§ **Try it**: All lines from the start of the listing below through the line containing "- liver parenchyma" are to be written out again exactly, and no others.

§ **Given records**:
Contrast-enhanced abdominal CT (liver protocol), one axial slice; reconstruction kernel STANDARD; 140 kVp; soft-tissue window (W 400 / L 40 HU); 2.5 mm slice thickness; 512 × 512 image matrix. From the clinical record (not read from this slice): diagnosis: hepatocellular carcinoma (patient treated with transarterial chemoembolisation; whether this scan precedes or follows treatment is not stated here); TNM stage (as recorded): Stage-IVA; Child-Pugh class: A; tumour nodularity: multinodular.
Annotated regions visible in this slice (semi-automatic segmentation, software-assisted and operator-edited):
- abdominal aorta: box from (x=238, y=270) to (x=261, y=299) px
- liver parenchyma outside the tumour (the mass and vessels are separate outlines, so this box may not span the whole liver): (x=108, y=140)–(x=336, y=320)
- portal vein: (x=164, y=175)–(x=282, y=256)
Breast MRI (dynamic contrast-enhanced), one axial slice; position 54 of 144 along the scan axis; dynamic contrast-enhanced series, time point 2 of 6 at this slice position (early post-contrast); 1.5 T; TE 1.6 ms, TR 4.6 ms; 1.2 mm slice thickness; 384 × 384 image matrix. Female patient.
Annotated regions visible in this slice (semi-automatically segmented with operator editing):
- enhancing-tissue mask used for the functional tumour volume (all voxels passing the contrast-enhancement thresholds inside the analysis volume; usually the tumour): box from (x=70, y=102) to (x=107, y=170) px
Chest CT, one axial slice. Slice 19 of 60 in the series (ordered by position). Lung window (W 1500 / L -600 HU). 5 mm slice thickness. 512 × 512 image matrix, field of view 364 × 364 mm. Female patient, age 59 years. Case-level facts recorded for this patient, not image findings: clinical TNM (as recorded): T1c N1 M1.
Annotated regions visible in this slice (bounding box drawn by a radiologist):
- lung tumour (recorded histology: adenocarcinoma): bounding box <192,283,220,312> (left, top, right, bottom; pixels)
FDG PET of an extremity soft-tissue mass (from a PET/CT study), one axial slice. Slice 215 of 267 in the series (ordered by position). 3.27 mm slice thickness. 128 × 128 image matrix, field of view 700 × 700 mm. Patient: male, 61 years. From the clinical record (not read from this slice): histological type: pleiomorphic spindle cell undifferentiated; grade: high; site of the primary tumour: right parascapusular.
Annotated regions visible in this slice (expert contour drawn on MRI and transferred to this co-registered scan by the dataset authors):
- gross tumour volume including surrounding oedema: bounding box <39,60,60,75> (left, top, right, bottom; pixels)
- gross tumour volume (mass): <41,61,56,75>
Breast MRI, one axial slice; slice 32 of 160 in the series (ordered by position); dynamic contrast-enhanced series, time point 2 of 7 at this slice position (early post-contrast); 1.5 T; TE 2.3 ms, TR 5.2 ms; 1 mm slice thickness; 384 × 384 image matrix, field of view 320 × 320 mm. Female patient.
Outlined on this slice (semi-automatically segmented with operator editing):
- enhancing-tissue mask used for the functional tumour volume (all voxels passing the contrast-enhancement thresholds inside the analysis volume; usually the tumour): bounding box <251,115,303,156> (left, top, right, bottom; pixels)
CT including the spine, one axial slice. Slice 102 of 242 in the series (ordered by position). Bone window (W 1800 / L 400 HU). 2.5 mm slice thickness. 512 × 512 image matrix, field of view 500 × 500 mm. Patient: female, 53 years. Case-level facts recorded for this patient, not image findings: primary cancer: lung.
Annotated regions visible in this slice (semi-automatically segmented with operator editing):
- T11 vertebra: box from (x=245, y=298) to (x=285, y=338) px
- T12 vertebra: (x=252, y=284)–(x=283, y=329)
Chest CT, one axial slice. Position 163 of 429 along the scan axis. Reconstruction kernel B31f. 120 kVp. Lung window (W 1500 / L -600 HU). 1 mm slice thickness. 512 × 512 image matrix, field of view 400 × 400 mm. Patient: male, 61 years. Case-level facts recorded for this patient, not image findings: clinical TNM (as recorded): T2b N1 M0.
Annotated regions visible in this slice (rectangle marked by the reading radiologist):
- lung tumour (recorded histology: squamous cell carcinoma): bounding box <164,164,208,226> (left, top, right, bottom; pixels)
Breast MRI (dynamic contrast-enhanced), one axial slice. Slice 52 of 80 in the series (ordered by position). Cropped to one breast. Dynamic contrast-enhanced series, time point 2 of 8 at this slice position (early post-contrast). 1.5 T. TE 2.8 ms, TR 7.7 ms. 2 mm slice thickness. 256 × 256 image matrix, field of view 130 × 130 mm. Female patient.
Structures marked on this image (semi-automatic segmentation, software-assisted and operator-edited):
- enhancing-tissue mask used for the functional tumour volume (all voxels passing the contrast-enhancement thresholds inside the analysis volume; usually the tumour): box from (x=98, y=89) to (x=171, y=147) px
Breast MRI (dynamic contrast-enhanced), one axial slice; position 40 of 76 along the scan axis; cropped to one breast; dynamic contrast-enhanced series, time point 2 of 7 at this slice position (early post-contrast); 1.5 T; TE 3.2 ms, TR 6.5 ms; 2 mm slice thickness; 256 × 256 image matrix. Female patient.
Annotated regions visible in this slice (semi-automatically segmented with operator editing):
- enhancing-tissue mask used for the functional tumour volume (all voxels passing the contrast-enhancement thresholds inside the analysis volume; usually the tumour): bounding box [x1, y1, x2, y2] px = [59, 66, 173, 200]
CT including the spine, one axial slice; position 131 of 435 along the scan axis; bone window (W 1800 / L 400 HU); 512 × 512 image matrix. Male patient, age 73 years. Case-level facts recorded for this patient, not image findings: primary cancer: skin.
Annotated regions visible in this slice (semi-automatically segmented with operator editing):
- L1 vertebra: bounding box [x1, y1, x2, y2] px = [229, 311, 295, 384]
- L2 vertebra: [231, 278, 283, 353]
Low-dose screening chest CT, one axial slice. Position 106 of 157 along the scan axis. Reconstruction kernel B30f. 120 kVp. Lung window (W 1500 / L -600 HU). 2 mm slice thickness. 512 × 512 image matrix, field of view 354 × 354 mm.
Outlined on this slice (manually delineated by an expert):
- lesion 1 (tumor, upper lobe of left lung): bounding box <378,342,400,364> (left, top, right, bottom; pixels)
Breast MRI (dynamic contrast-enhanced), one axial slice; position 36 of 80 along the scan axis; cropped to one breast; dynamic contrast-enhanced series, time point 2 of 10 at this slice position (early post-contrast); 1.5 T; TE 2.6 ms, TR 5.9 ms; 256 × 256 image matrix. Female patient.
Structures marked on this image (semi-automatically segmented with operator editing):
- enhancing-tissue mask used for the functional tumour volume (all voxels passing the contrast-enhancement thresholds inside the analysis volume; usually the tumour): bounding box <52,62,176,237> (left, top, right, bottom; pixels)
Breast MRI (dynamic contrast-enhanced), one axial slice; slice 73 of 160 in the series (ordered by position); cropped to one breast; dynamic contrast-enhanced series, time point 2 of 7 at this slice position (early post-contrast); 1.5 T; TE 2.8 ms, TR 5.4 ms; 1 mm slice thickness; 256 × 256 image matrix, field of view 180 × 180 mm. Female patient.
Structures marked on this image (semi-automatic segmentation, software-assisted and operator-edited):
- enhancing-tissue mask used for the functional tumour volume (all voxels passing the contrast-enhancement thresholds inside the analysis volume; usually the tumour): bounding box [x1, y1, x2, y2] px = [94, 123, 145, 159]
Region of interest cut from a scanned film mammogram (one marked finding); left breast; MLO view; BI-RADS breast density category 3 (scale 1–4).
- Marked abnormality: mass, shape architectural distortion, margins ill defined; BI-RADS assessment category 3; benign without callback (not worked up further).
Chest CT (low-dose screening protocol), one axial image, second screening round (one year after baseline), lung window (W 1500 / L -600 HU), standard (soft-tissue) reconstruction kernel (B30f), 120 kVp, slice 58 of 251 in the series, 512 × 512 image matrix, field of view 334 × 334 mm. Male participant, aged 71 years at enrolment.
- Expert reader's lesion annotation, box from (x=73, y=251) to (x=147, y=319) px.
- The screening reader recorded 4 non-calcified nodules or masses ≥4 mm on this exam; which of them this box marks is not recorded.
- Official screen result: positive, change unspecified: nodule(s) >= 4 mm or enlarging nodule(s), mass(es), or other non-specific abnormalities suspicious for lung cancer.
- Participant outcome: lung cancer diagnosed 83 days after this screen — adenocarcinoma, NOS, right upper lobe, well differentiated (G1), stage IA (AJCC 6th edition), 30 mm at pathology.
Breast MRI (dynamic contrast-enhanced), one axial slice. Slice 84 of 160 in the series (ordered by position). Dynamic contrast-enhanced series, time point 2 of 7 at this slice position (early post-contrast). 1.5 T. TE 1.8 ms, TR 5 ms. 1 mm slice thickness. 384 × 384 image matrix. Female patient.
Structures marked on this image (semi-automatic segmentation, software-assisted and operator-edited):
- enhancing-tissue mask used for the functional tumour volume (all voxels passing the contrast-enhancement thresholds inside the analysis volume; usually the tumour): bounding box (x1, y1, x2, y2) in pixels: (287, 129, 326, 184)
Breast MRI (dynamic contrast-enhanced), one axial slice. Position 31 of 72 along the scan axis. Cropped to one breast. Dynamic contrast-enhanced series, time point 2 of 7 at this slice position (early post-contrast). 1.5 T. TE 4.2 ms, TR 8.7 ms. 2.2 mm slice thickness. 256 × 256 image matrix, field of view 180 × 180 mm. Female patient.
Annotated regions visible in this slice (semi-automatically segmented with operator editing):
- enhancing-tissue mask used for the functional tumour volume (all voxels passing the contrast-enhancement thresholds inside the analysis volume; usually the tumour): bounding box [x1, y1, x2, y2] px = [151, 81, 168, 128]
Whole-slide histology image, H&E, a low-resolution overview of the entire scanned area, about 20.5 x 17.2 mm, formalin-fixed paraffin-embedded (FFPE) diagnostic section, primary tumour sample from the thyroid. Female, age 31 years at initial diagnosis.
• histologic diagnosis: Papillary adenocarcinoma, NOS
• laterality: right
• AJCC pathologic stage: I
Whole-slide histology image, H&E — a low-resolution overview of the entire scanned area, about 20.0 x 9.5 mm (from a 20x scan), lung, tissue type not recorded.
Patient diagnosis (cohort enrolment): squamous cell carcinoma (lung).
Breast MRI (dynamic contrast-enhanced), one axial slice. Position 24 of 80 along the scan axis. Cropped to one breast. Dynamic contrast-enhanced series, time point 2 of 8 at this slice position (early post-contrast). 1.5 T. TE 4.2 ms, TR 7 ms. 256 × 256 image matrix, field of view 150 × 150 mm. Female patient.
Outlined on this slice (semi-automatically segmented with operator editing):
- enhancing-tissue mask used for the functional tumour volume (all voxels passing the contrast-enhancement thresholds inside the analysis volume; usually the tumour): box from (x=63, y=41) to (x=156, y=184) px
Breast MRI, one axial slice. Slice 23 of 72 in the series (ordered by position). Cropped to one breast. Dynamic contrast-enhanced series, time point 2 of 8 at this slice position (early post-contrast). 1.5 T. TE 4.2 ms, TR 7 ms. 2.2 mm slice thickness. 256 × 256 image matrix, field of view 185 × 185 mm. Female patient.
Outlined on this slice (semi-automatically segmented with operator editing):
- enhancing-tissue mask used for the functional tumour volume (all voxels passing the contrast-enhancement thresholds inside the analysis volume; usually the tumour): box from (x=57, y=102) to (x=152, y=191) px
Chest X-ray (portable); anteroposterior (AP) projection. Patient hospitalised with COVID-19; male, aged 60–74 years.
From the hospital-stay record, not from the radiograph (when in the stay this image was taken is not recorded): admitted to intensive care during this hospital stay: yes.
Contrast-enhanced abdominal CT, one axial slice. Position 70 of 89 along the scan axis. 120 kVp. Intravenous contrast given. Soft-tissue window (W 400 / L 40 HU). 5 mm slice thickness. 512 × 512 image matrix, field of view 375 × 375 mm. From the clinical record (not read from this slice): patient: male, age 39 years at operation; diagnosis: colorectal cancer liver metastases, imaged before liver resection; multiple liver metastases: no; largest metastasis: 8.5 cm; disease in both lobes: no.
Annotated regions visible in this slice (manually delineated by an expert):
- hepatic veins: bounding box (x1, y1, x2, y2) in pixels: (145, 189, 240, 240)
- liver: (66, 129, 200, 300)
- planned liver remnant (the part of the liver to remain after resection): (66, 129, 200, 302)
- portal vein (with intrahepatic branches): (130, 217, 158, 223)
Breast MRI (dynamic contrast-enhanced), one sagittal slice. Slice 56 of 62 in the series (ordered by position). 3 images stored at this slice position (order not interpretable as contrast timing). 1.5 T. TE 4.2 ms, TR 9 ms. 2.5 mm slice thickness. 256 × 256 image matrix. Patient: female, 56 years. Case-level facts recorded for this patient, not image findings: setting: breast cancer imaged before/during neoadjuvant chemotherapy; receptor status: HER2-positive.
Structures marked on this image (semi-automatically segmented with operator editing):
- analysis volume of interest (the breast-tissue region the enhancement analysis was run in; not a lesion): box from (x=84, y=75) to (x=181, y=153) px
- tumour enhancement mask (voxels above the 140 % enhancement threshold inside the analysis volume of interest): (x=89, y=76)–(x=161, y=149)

§ **Task output**:
Contrast-enhanced abdominal CT (liver protocol), one axial slice; reconstruction kernel STANDARD; 140 kVp; soft-tissue window (W 400 / L 40 HU); 2.5 mm slice thickness; 512 × 512 image matrix. From the clinical record (not read from this slice): diagnosis: hepatocellular carcinoma (patient treated with transarterial chemoembolisation; whether this scan precedes or follows treatment is not stated here); TNM stage (as recorded): Stage-IVA; Child-Pugh class: A; tumour nodularity: multinodular.
Annotated regions visible in this slice (semi-automatic segmentation, software-assisted and operator-edited):
- abdominal aorta: box from (x=238, y=270) to (x=261, y=299) px
- liver parenchyma outside the tumour (the mass and vessels are separate outlines, so this box may not span the whole liver): (x=108, y=140)–(x=336, y=320)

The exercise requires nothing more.